This week marks 100 years years since women gained the vote in Britain. The right to vote lead to many other life chaging rights being granted for women across the UK:
-1919 In Britain a new law allows women to become lawyers, vets and civil servants. The Women's Engineering Society is formed. Britain also gets its first female MP.
-1928 In Britain all women over 21 are allowed to vote the same as men.

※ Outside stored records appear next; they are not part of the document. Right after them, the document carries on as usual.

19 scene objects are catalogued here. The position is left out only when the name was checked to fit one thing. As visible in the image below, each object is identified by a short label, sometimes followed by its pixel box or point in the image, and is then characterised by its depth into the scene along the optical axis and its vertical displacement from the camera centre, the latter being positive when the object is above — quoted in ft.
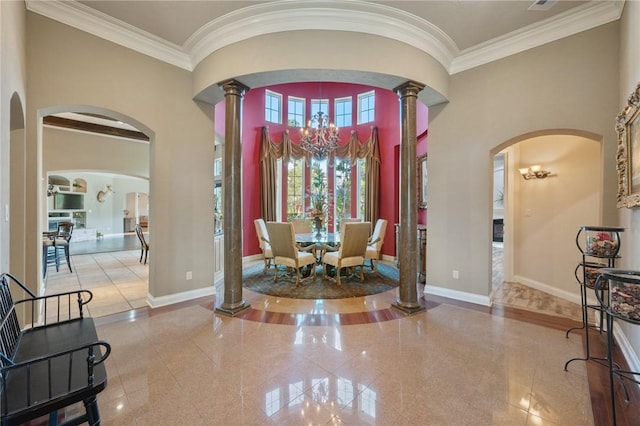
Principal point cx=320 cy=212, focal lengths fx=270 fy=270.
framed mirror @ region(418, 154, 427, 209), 19.62 +2.23
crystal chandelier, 18.42 +5.18
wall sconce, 14.50 +2.22
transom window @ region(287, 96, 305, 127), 25.45 +9.58
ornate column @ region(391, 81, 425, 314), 11.78 +0.20
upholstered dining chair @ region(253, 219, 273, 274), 17.95 -1.98
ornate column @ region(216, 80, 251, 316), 11.51 +0.50
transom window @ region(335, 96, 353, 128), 25.44 +9.60
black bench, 4.07 -2.87
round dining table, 15.83 -1.74
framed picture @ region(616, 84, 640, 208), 7.02 +1.68
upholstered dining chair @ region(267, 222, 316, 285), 14.66 -2.03
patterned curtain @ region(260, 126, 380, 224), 23.24 +4.41
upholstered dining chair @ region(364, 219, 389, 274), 17.43 -2.14
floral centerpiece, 17.62 +1.03
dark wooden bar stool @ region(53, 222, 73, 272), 19.65 -1.86
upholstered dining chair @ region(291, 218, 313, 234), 21.30 -1.07
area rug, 13.84 -4.14
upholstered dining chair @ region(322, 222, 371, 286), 14.73 -2.02
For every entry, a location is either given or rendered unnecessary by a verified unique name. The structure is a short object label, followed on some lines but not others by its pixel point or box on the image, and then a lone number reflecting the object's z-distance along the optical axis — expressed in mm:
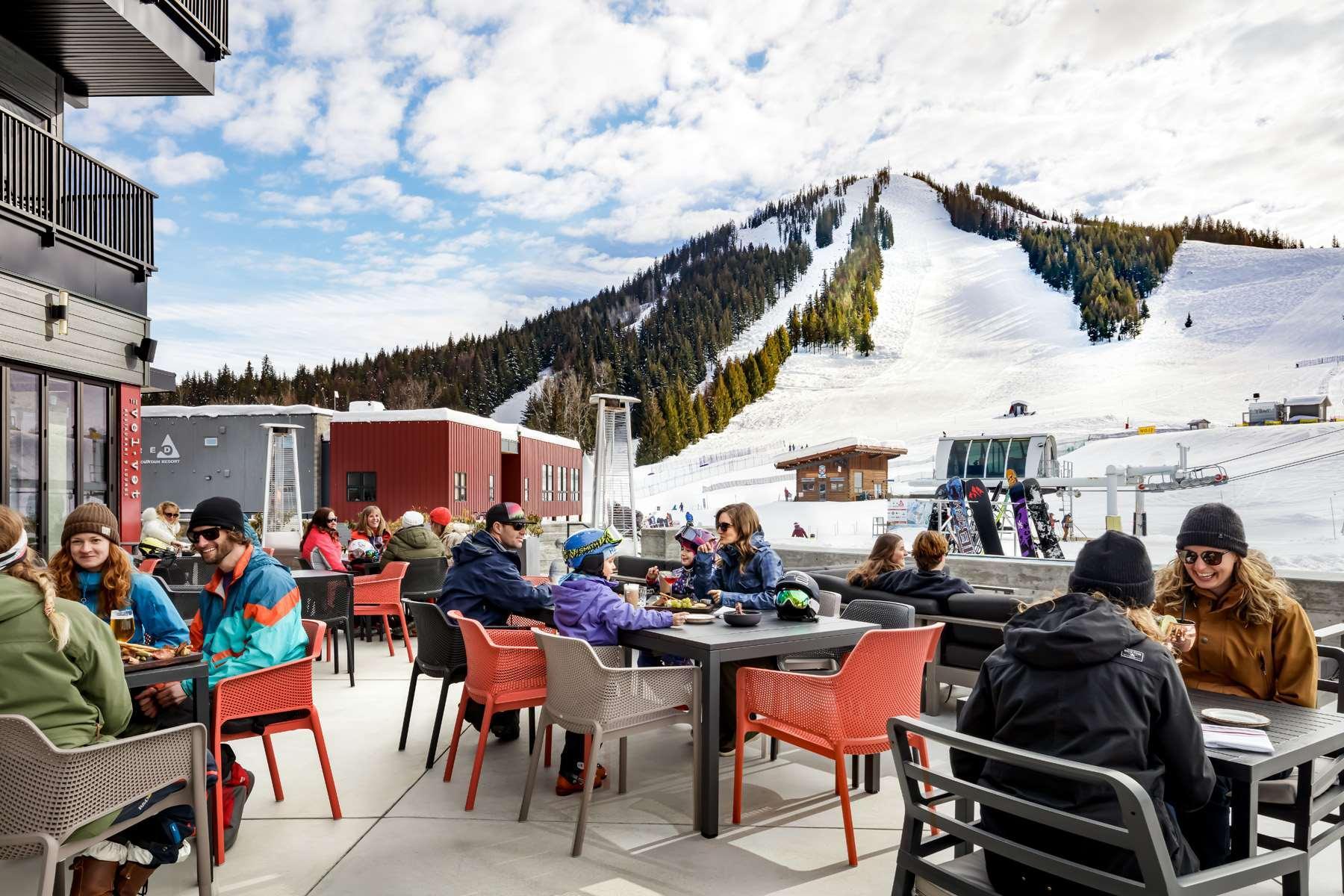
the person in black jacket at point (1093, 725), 1848
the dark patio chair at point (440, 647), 4375
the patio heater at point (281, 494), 13330
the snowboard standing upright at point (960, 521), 16859
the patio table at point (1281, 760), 2094
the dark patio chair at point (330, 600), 6312
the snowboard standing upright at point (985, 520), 10969
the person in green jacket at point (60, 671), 2221
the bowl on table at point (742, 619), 3885
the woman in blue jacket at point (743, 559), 5059
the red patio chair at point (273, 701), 3301
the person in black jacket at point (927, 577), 5195
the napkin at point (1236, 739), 2186
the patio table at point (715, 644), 3424
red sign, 9070
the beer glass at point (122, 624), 3232
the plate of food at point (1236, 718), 2371
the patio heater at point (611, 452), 12219
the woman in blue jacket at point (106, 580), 3193
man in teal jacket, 3465
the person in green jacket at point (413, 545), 8016
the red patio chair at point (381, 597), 7383
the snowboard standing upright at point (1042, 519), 15578
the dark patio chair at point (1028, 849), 1644
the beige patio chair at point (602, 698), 3348
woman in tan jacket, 2824
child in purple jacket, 3834
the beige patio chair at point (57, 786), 2107
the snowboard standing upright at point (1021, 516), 14414
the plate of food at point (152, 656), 2939
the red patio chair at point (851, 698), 3285
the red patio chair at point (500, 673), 3893
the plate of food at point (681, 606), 4312
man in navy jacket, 4598
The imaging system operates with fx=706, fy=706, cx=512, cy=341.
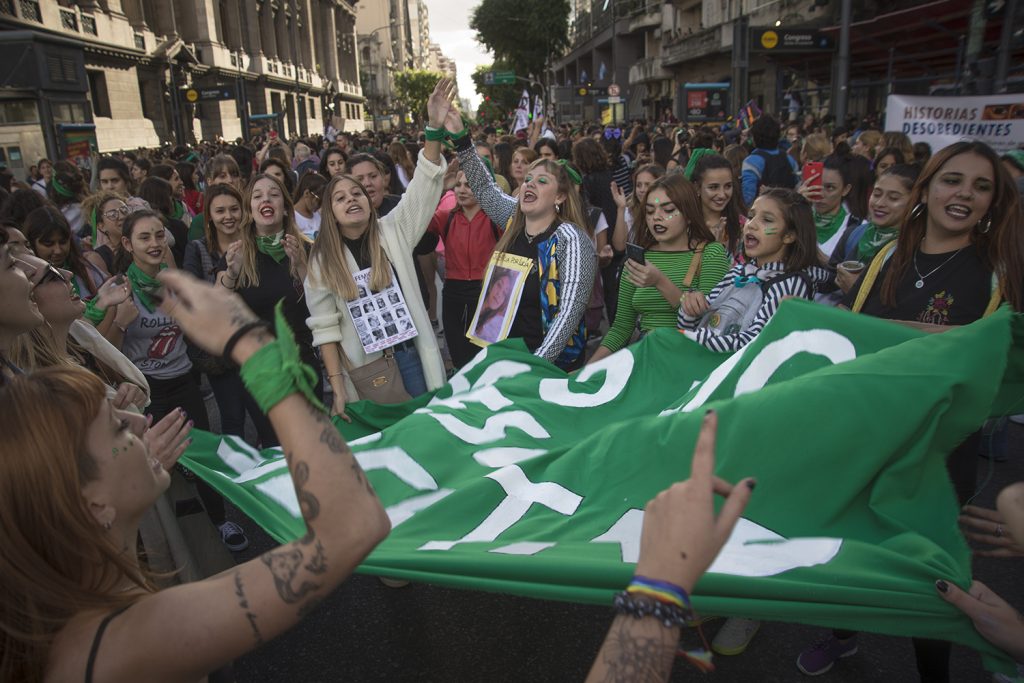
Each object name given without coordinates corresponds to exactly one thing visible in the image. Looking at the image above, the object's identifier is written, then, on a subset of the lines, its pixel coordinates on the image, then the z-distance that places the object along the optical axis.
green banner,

-1929 Margaret Bondfield becomes the first woman cabinet minister in Britain
To name a few.
Suffrage in Lancaster
The campaign for a vote for women started in earnest in 1866, the first branch of the Radical Suffragists formed in 1908 and in 1911 its own Women's Suffrage Society. Lancaster's women were Suffragists who, compared to the famous London-based Suffragettes, were non-militant. Along with 50,000 other Suffragists, they marched down to London in June 1913 wearing the scarlet, white and green colours of the suffrage movement to join the Non-Militant Suffragist March, headed up by Millicent Fawcett, President of the National Union of Women's Suffrage Societies. Lancaster did have its own share of radical Suffragettes, though; Selina Martin was arrested for her campaigning on multiple occasions, hailed a 'hero' by the Lancaster Guardian and drawing some much-needed sympathy and admiration for the cause locally.
Winning the Vote
Following decades of campaigning, Parliament passed the Representation of the People Act in 1918, allowing Britain's first women to vote (and allowing all men - not just property owners). Not all women were included, however: only women over 30 who held property, were married to someone who held property, or were a university graduate. Full suffrage did not come until 1928, when women fully received the same voting rights as men. It's worth noting that our near neighbours on the Isle of Man granted women the right to vote in 1881, 37 years before mainland Britain.
Today
Our first 100 years in Parliament have overseen a huge amount of change for women in Britain: better rights to work, and improved working conditions; the introduction of the National Health Service with dedicated natal and maternal healthcare; the widespread availability of birth control; and a host of equality legislation. There is still a way to go though. Today, there are more men named John running the top UK businesses than women. Women continue to earn significantly less than men in the workplace, and women students graduating this year can expect to see a difference in their pay from their male course-mates from as early as their first year of work. Outside of the workplace, women continue to suffer huge injustices even here in the UK. Whether it's street harassment, the rise in domestic violence cases against women, or higher rates of poverty for women, there's work to be done in the next 100 years of voting.